▸ DIRECTIONS FOR THIS TASK
Swap "Beschreibung" for "Produktinfo" everywhere in the records and write all their lines out again with nothing else changed. Don't include the pictures.

▸ Records from a dataset

━━━━━━━━━━━━━━━━━━━━

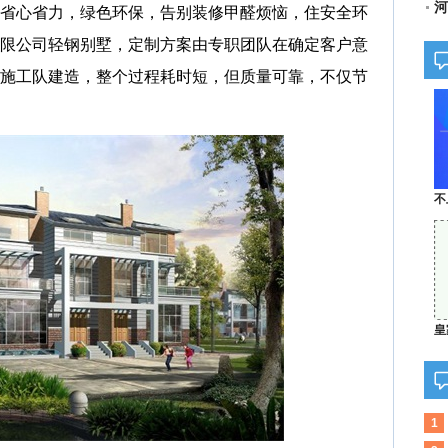
河
省心省力，绿色环保，告别装修甲醛烦恼，住安全环
限公司轻钢别墅，定制方案由专职团队在确定客户意
施工队建造，整个过程耗时短，但质量可靠，不仅节
不
皇
1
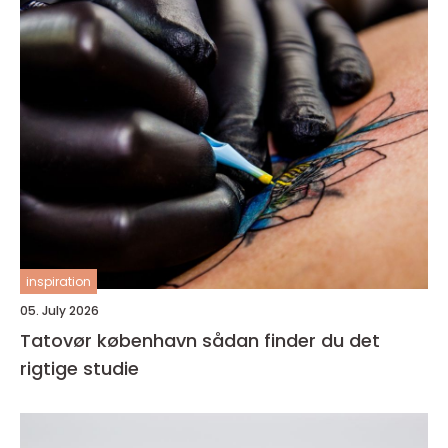
inspiration
05. July 2026
Tatovør københavn sådan finder du det
rigtige studie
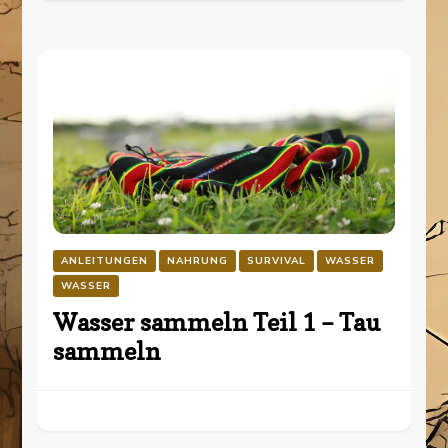
ANLEITUNGEN
NAHRUNG
SURVIVAL
WASSER
WASSER
Wasser sammeln Teil 1 – Tau
sammeln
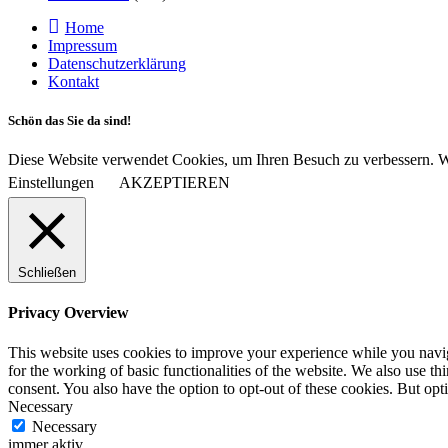
Home
Impressum
Datenschutzerklärung
Kontakt
Schön das Sie da sind!
Diese Website verwendet Cookies, um Ihren Besuch zu verbessern. Wi
Einstellungen
AKZEPTIEREN
Schließen
Privacy Overview
This website uses cookies to improve your experience while you naviga
for the working of basic functionalities of the website. We also use t
consent. You also have the option to opt-out of these cookies. But op
Necessary
Necessary
immer aktiv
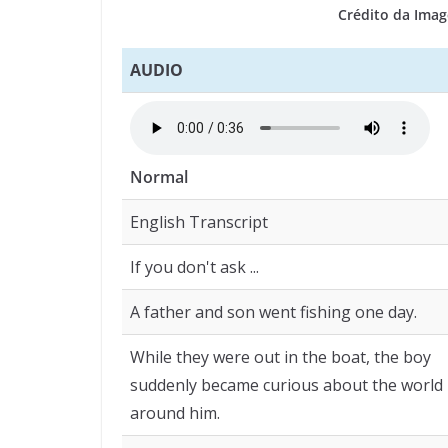
Crédito da Ima
AUDIO
Normal
English Transcript
If you don't ask ...
A father and son went fishing one day.
While they were out in the boat, the boy
suddenly became curious about the world
around him.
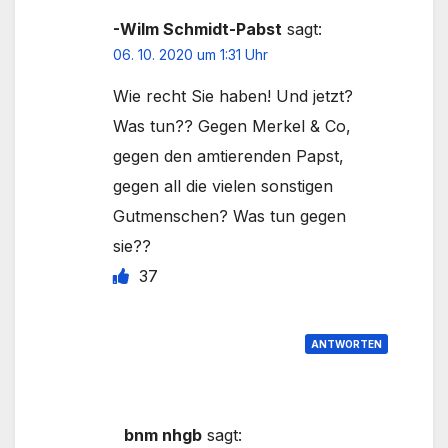
-Wilm Schmidt-Pabst
sagt:
06. 10. 2020 um 1:31 Uhr
Wie recht Sie haben! Und jetzt?
Was tun?? Gegen Merkel & Co,
gegen den amtierenden Papst,
gegen all die vielen sonstigen
Gutmenschen? Was tun gegen
sie??
37
ANTWORTEN
bnm nhgb
sagt:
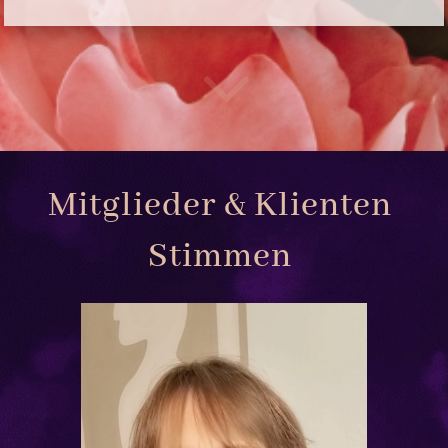
3
Mitglieder & Klienten
Stimmen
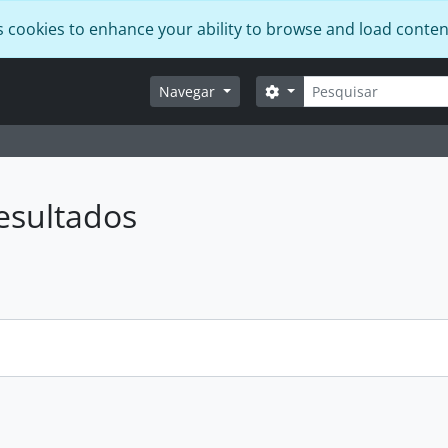
s cookies to enhance your ability to browse and load conten
Pesquisar
Opções de busca
Navegar
esultados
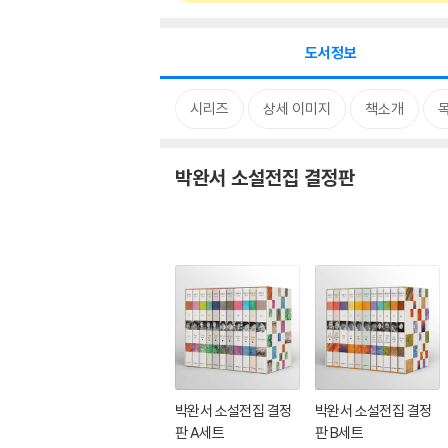
도서정보
시리즈
상세 이미지
책소개
박완서 소설전집 결정판
박완서 소설전집 결정
박완서 소설전집 결정
판 A세트
판 B세트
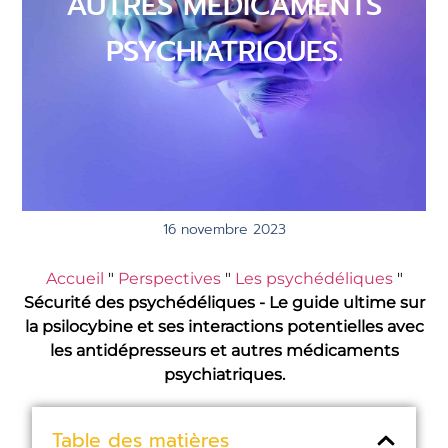
AUTRES MÉDICAMENTS
PSYCHIATRIQUES.
16 novembre 2023
Accueil
"
Perspectives
"
Les psychédéliques
"
Sécurité des psychédéliques - Le guide ultime sur
la psilocybine et ses interactions potentielles avec
les antidépresseurs et autres médicaments
psychiatriques.
Table des matières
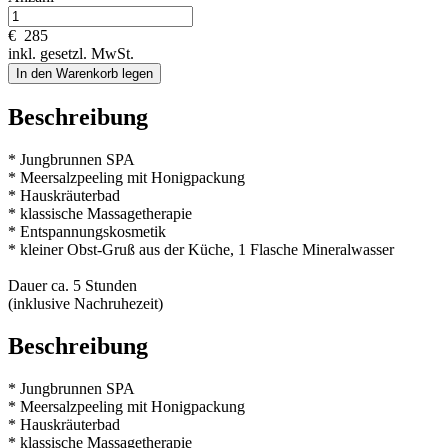
€
285
inkl. gesetzl. MwSt.
In den Warenkorb legen
Beschreibung
* Jungbrunnen SPA
* Meersalzpeeling mit Honigpackung
* Hauskräuterbad
* klassische Massagetherapie
* Entspannungskosmetik
* kleiner Obst-Gruß aus der Küche, 1 Flasche Mineralwasser
Dauer ca. 5 Stunden
(inklusive Nachruhezeit)
Beschreibung
* Jungbrunnen SPA
* Meersalzpeeling mit Honigpackung
* Hauskräuterbad
* klassische Massagetherapie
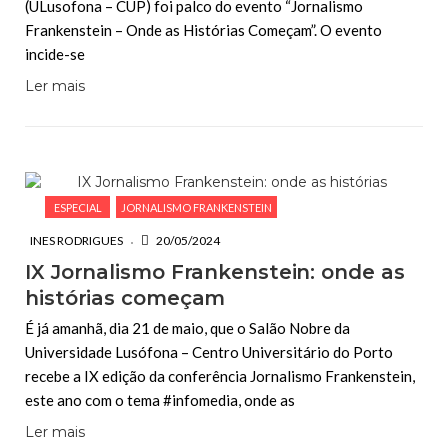
(ULusofona – CUP) foi palco do evento “Jornalismo
Frankenstein – Onde as Histórias Começam”. O evento
incide-se
Ler mais
ESPECIAL
JORNALISMO FRANKENSTEIN
INES RODRIGUES
20/05/2024
IX Jornalismo Frankenstein: onde as
histórias começam
É já amanhã, dia 21 de maio, que o Salão Nobre da
Universidade Lusófona – Centro Universitário do Porto
recebe a IX edição da conferência Jornalismo Frankenstein,
este ano com o tema #infomedia, onde as
Ler mais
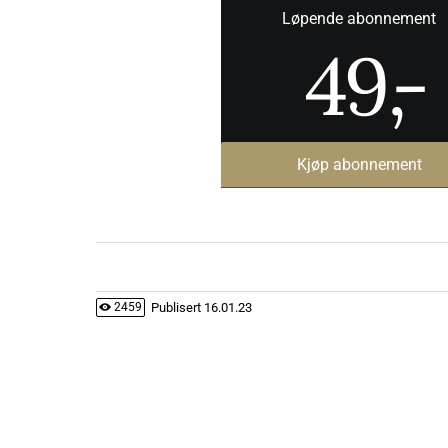
Løpende abonnement
49
,-
Kjøp abonnement
Publisert
16.01.23
2459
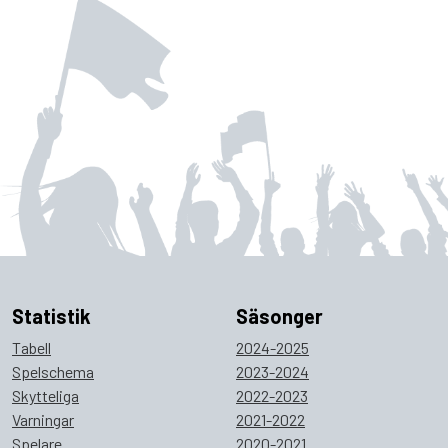
Statistik
Säsonger
Tabell
2024-2025
Spelschema
2023-2024
Skytteliga
2022-2023
Varningar
2021-2022
Spelare
2020-2021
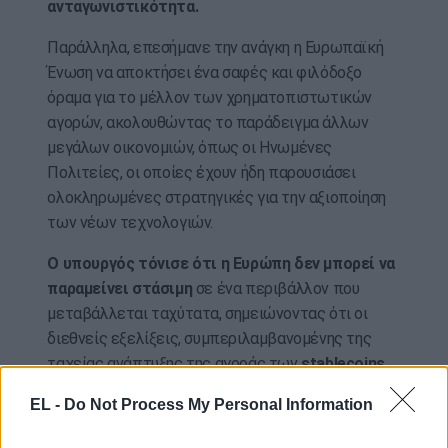
ανταγωνιστικότητα.
Παράλληλα, επεσήμανε την ανάγκη η Ευρωπαϊκή
Ένωση να αποκτήσει ένα σαφές και φιλόδοξο
όραμα για το μέλλον των χρηματοπιστωτικών
αγορών, ακολουθώντας το παράδειγμα άλλων
μεγάλων οικονομιών, όπως οι Ηνωμένες
Πολιτείες, οι οποίες έχουν ήδη παρουσιάσει
ολοκληρωμένες στρατηγικές για την αξιοποίηση
των νέων τεχνολογιών.
Ο υπουργός τόνισε ότι η Ευρώπη δεν μπορεί να
παραμείνει στάσιμη
σε ένα περιβάλλον που
μεταβάλλεται ταχύτατα, σημειώνοντας ότι οι
διεθνείς εξελίξεις, συμπεριλαμβανομένης της
ταχείας ανάπτυξης της αγοράς των
stablecoins
στις Ηνωμένες Πολιτείες, καθιστούν επιτακτική
EL -
Do Not Process My Personal Information
την ανάγκη επιτάχυνσης των ευρωπαϊκών
πρωτοβουλιών. Στάθηκε, επίσης, στη σημασία της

━━━━━━━━━━━━━━━━━━━━

▸ RESPONSE TO THE EXERCISE
河
省心省力，绿色环保，告别装修甲醛烦恼，住安全环
限公司轻钢别墅，定制方案由专职团队在确定客户意
施工队建造，整个过程耗时短，但质量可靠，不仅节
不
皇
1
inspiration
05. July 2026
Tatovør københavn sådan finder du det
rigtige studie
ANLEITUNGEN
NAHRUNG
SURVIVAL
WASSER
WASSER
Wasser sammeln Teil 1 – Tau
sammeln
Home
Impressum
Datenschutzerklärung
Kontakt
Schön das Sie da sind!
Diese Website verwendet Cookies, um Ihren Besuch zu verbessern. Wi
Einstellungen
AKZEPTIEREN
Schließen
Privacy Overview
This website uses cookies to improve your experience while you naviga
for the working of basic functionalities of the website. We also use t
consent. You also have the option to opt-out of these cookies. But op
Necessary
Necessary
immer aktiv
Crédito da Ima
AUDIO
Normal
English Transcript
If you don't ask ...
A father and son went fishing one day.
While they were out in the boat, the boy
suddenly became curious about the world
around him.
-Wilm Schmidt-Pabst
sagt:
06. 10. 2020 um 1:31 Uhr
Wie recht Sie haben! Und jetzt?
Was tun?? Gegen Merkel & Co,
gegen den amtierenden Papst,
gegen all die vielen sonstigen
Gutmenschen? Was tun gegen
sie??
37
ANTWORTEN
bnm nhgb
sagt:
3
Mitglieder & Klienten
Stimmen
s cookies to enhance your ability to browse and load conten
Pesquisar
Opções de busca
Navegar
esultados
도서정보
시리즈
상세 이미지
책소개
박완서 소설전집 결정판
박완서 소설전집 결정
박완서 소설전집 결정
판 A세트
판 B세트
AUTRES MÉDICAMENTS
PSYCHIATRIQUES.
16 novembre 2023
Accueil
"
Perspectives
"
Les psychédéliques
"
Sécurité des psychédéliques - Le guide ultime sur
la psilocybine et ses interactions potentielles avec
les antidépresseurs et autres médicaments
psychiatriques.
Table des matières
€
285
inkl. gesetzl. MwSt.
In den Warenkorb legen
Produktinfo
* Jungbrunnen SPA
* Meersalzpeeling mit Honigpackung
* Hauskräuterbad
* klassische Massagetherapie
* Entspannungskosmetik
* kleiner Obst-Gruß aus der Küche, 1 Flasche Mineralwasser
Dauer ca. 5 Stunden
(inklusive Nachruhezeit)
Produktinfo
* Jungbrunnen SPA
* Meersalzpeeling mit Honigpackung
* Hauskräuterbad
* klassische Massagetherapie
(ULusofona – CUP) foi palco do evento “Jornalismo
Frankenstein – Onde as Histórias Começam”. O evento
incide-se
Ler mais
ESPECIAL
JORNALISMO FRANKENSTEIN
INES RODRIGUES
20/05/2024
IX Jornalismo Frankenstein: onde as
histórias começam
É já amanhã, dia 21 de maio, que o Salão Nobre da
Universidade Lusófona – Centro Universitário do Porto
recebe a IX edição da conferência Jornalismo Frankenstein,
este ano com o tema #infomedia, onde as
Ler mais
Løpende abonnement
49
,-
Kjøp abonnement
Publisert
16.01.23
2459
Statistik
Säsonger
Tabell
2024-2025
Spelschema
2023-2024
Skytteliga
2022-2023
Varningar
2021-2022
Spelare
2020-2021
ανταγωνιστικότητα.
Παράλληλα, επεσήμανε την ανάγκη η Ευρωπαϊκή
Ένωση να αποκτήσει ένα σαφές και φιλόδοξο
όραμα για το μέλλον των χρηματοπιστωτικών
αγορών, ακολουθώντας το παράδειγμα άλλων
μεγάλων οικονομιών, όπως οι Ηνωμένες
Πολιτείες, οι οποίες έχουν ήδη παρουσιάσει
ολοκληρωμένες στρατηγικές για την αξιοποίηση
των νέων τεχνολογιών.
Ο υπουργός τόνισε ότι η Ευρώπη δεν μπορεί να
παραμείνει στάσιμη
σε ένα περιβάλλον που
μεταβάλλεται ταχύτατα, σημειώνοντας ότι οι
διεθνείς εξελίξεις, συμπεριλαμβανομένης της
ταχείας ανάπτυξης της αγοράς των
stablecoins
στις Ηνωμένες Πολιτείες, καθιστούν επιτακτική
EL -
Do Not Process My Personal Information
την ανάγκη επιτάχυνσης των ευρωπαϊκών
πρωτοβουλιών. Στάθηκε, επίσης, στη σημασία της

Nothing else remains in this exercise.